Coffee filter

The fruit of a Sunday Kaffeeklatsch

Melitta Liebscher (Dresden, January 31, 1873 – Minden, June 29, 1950)

Melitta Liebscher was born in 1873 in Dresden. She was married to Hugo Bentz, manager of a local department store, and had two sons, one aged nine and one aged four.

On a Sunday afternoon in early 1908, together with some friends during the 'Kaffeeklatsch', she came up with the idea of banning the coffee grounds from her favorite drink.

In those days, coffee was still brewed the Turkish way, with the coffee grounds in the cup, as it is today in some countries around the Mediterranean. Melitta took a tin can, made a number of holes in the bottom, cut a suitable circle out of her sons' sheet of blotting paper, scooped up some freshly ground coffee and thus invented the first paper coffee filter. Melitta tested the idea at the coffee party and it was very popular.

The process could not be called ideal, if only because the dense blotting paper allowed the coffee to seep through very slowly.

Melitta went in search of types of paper that were more suitable for filtering, she had the can technically improved and made of brass and she set the height at 13 centimetres: the original filter was ready, time to apply for a patent.

Women's names are rare in the patent books of the Imperial Patent Office in Berlin. On the date of July 8, 1908, 'Melitta Bentz, born Liebscher' stands out among all those men's names.

The then 35-year-old housewife received a patent for 'a coffee filter that works with filter paper', according to the text, 'with a curved bottom and with obliquely directed through-holes.'

A few months later, she set up her company in a small room measuring two by four metres. Her husband gave up his job to cooperate. Over the next twenty years, the family would be in constant need of money, often because the business grew too quickly.

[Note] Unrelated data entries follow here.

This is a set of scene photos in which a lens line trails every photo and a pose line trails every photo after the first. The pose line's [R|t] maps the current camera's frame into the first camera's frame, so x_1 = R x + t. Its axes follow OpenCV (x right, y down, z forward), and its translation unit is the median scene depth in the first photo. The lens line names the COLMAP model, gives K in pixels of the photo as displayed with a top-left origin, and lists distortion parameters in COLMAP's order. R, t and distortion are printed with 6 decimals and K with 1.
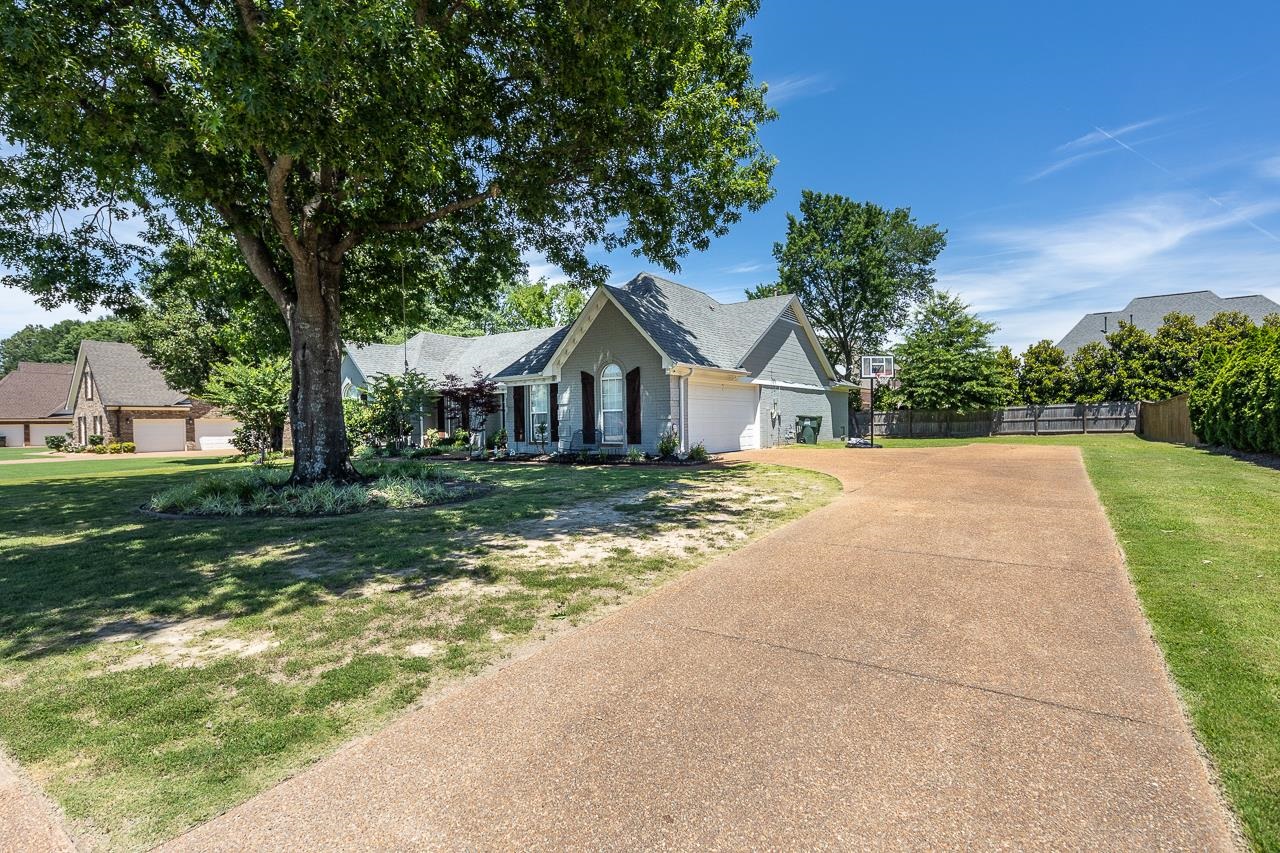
lens RADIAL K [[639.0, 0, 617.3], [0, 639.0, 433.7], [0, 0, 1]] dist [0.027103, -0.000969]
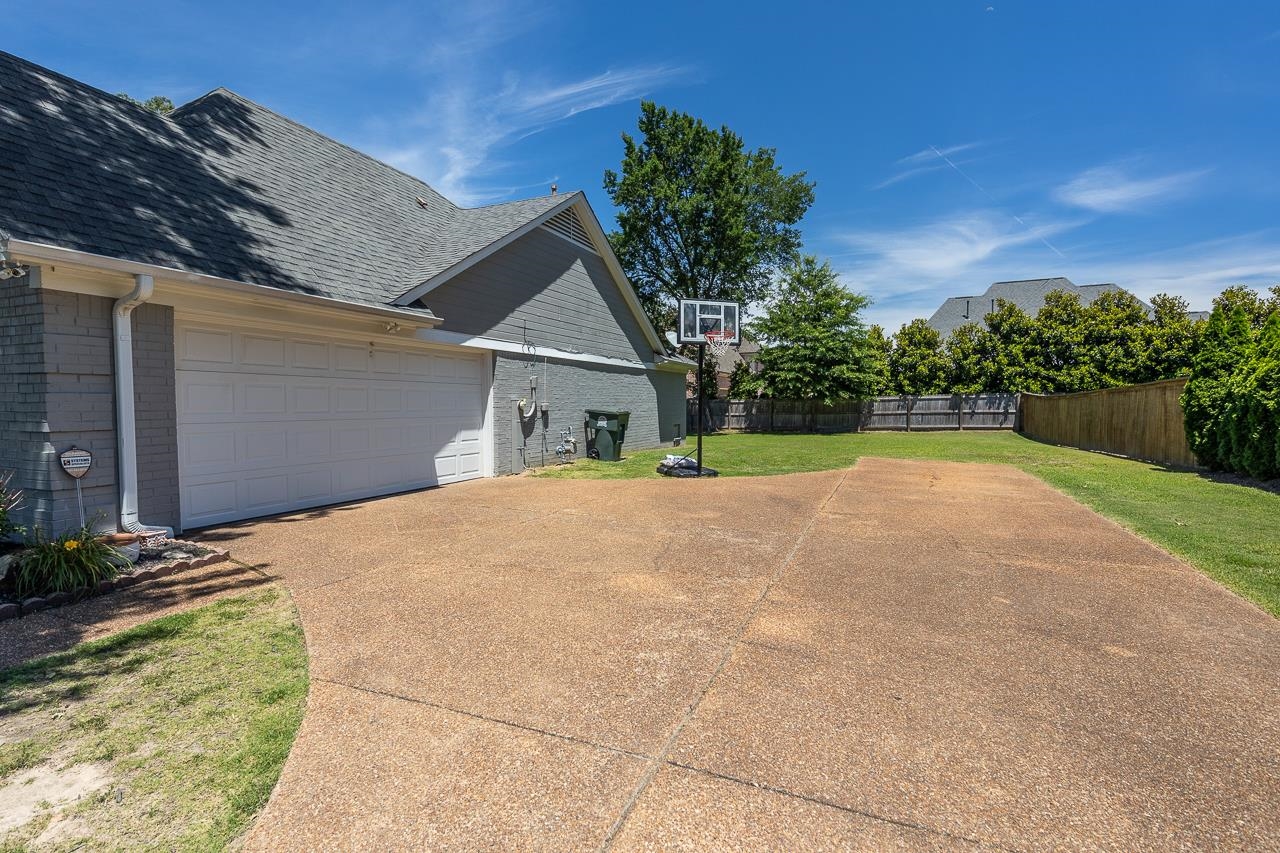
lens RADIAL K [[626.0, 0, 637.6], [0, 626.0, 428.5], [0, 0, 1]] dist [0.041510, -0.000529]
pose [[0.976873, 0.005745, 0.213744, 0.125459], [-0.010472, 0.999725, 0.020991, -0.014842], [-0.213564, -0.022744, 0.976664, 0.269892]]
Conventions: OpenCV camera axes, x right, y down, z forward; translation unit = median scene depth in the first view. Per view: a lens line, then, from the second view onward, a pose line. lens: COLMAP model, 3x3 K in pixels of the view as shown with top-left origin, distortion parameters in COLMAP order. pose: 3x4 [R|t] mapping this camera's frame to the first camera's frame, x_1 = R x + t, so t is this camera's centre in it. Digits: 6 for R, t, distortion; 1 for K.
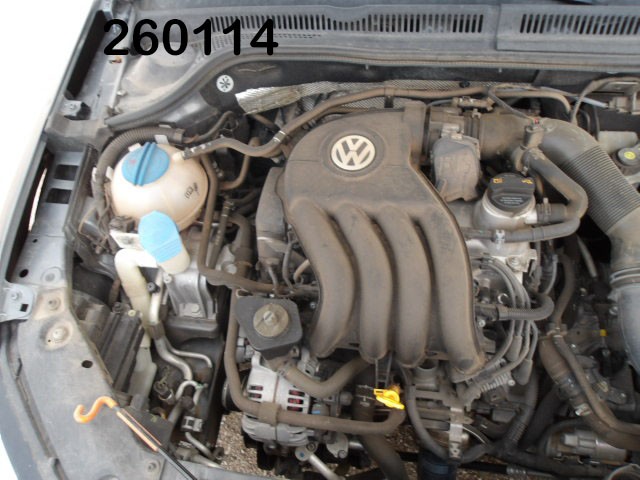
lens RADIAL K [[506.2, 0, 320.0], [0, 506.2, 240.0], [0, 0, 1]] dist [-0.011981, -0.005126]
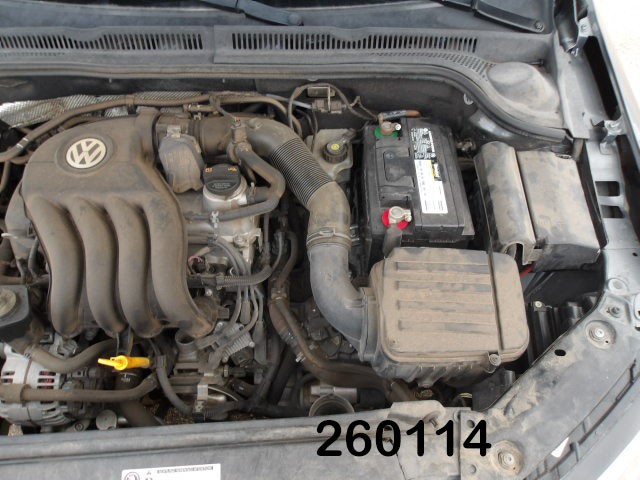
lens RADIAL K [[506.2, 0, 320.0], [0, 506.2, 240.0], [0, 0, 1]] dist [-0.011981, -0.005126]
pose [[0.978915, -0.074102, 0.190353, 0.342202], [0.083203, 0.995719, -0.040261, 0.107974], [-0.186555, 0.055250, 0.980890, -0.192945]]
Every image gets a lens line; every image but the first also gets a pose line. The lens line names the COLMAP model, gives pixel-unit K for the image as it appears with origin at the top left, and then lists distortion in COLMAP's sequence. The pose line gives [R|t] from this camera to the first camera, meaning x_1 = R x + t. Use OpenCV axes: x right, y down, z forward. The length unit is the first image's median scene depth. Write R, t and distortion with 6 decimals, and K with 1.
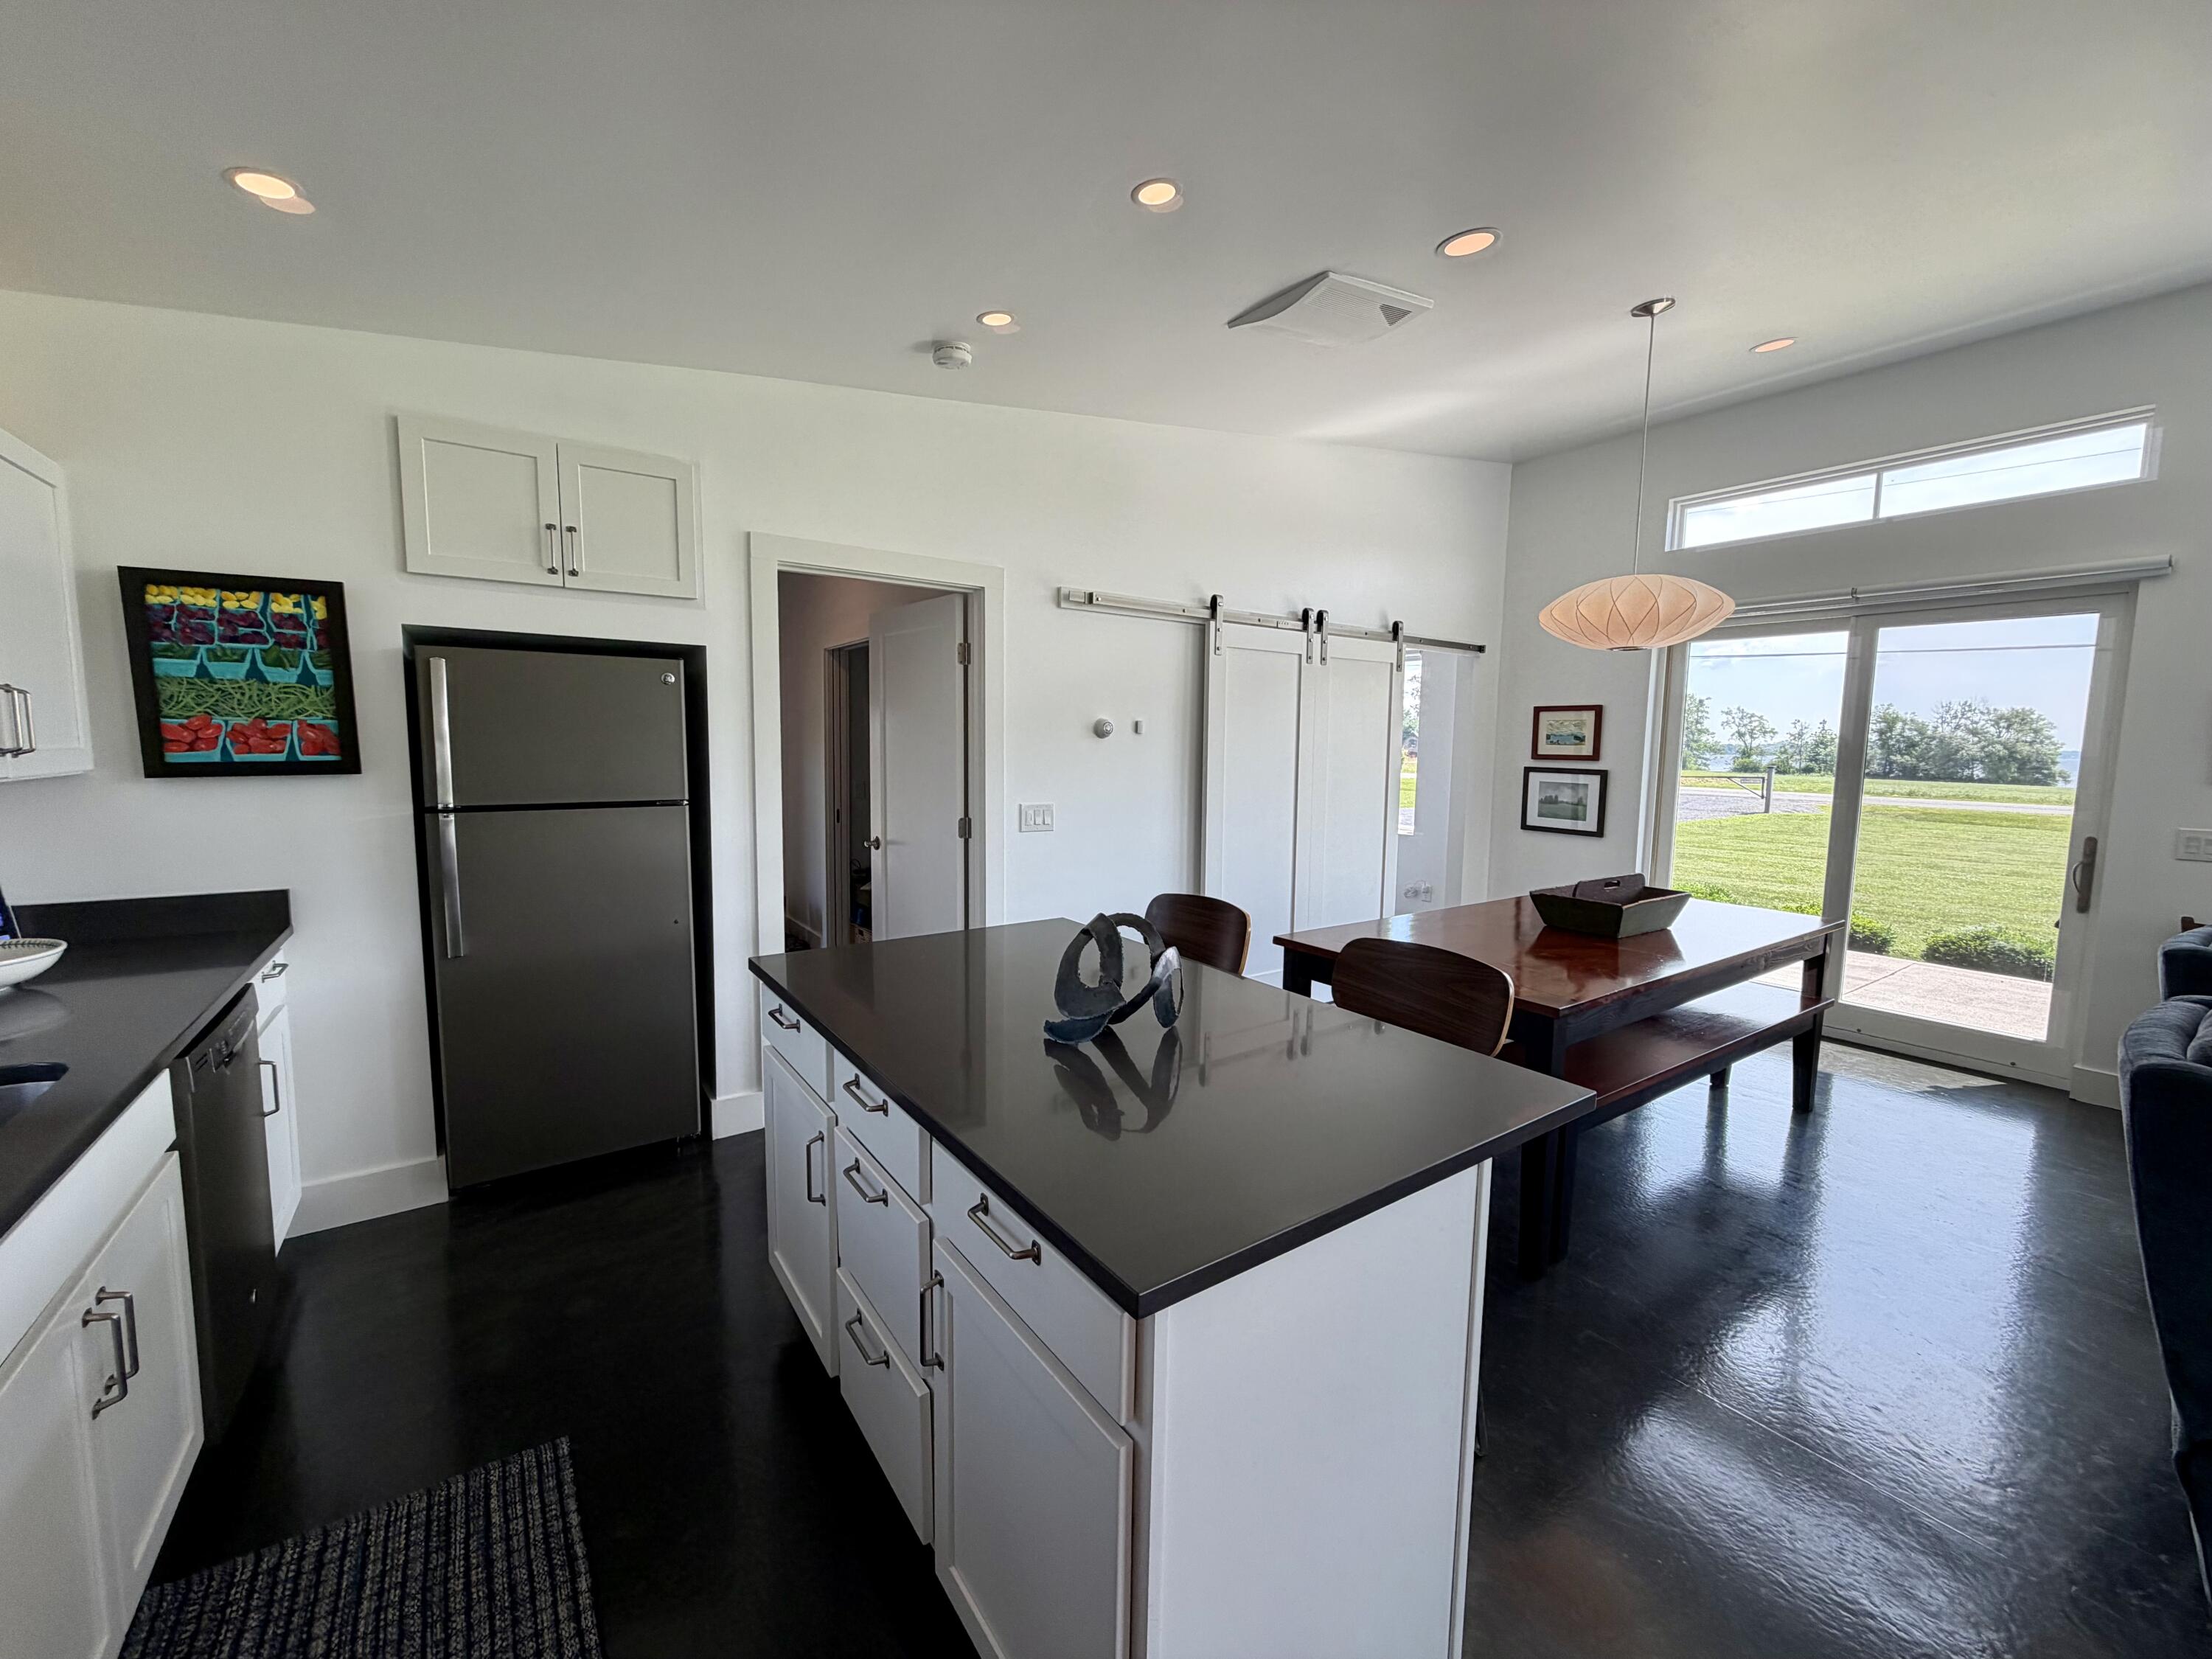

A typical working day at the Bentz family began at five in the morning and rarely ended before midnight. Many nights, husband and wife continued to work to complete all orders. And according to family history, it was only during the weekend that the real weeping took place.

Father Bentz packed and shipped the filter leaves himself.

He wrote the bills himself and handled all the correspondence, supported by Melitta, who also took care of the household. He straightened every bent nail Bentz found in an incoming shipment.

He collected ends of rope to tie them together into a more convenient piece. For the first five years, they didn't even have the money to buy a typewriter. Hugo Bentz and his children delivered the orders with a handcart in the city.

The First World War paralyzed the company. Father and son had to do military service to fight in Belgium. In 1919 they started from scratch again. In 1927 they bought their first car, a second-hand Audi that broke down after every hundred kilometers. That year, the couple, aged 54, made their first tourist trip, to the Rhine.

When she turned 63, Melitta patented the filter bag with a conical shape, the shape most familiar today. At the outbreak of the Second World War, she employed more than a thousand people. Afterwards, the company rose from its ashes for the second time.

Until the last day of her life, the elderly Melitta remained the driving force of the family business. She died in 1950, aged 77. Nutrition researchers in Rotterdam discovered in 1991 that the paper filter removes fatty acids and cholesterol-raising elements from the coffee.